Transcribe the text of every entry below word for word, leaving out the pictures.
(Input)
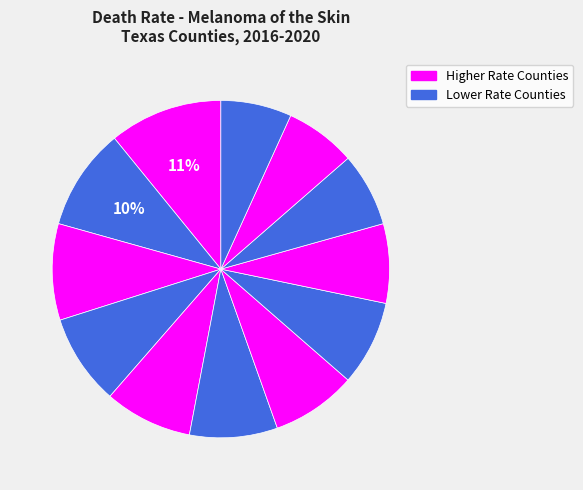

How many slices are in this pie chart?

12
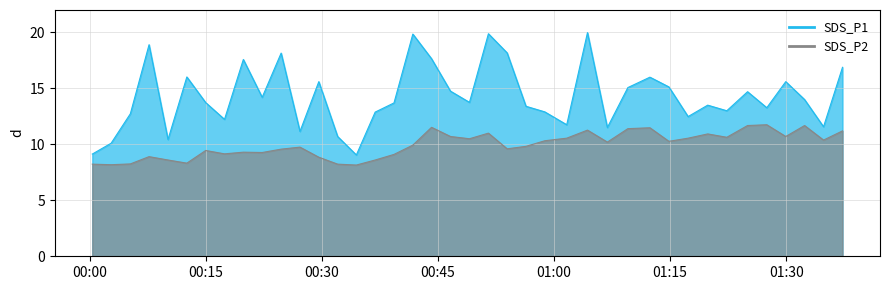

What is the total value across all series at 2021/07/11 00:49:04?

24.2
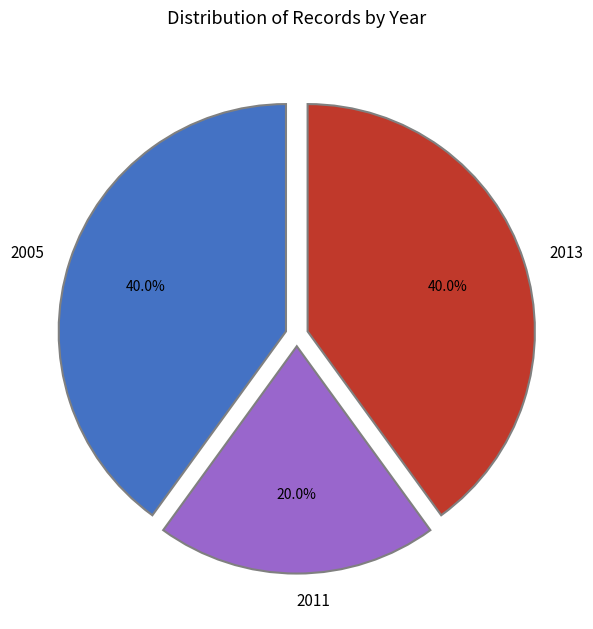

Which slice is the smallest?

2011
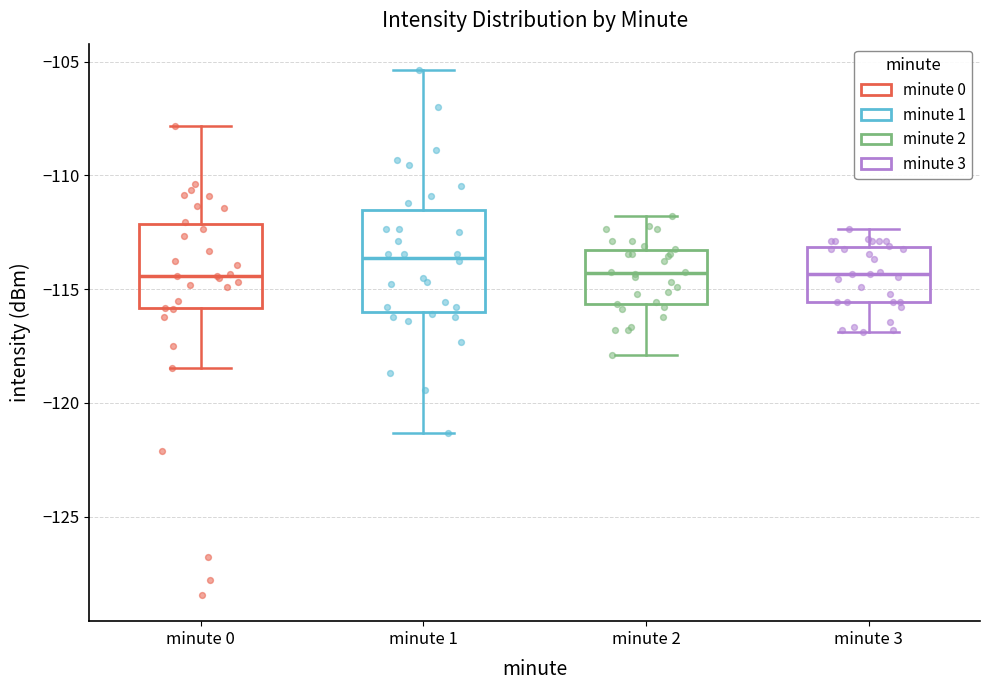

Where is the upper edge of the box for minute 2 on the y-axis? The values are not printed on the chart, so give them approximately, as read against the axis.

-113.5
(End Input)
# Response to the exercise
How many slices are in this pie chart?

12

What is the total value across all series at 2021/07/11 00:49:04?

24.2

Which slice is the smallest?

2011

Where is the upper edge of the box for minute 2 on the y-axis? The values are not printed on the chart, so give them approximately, as read against the axis.

-113.5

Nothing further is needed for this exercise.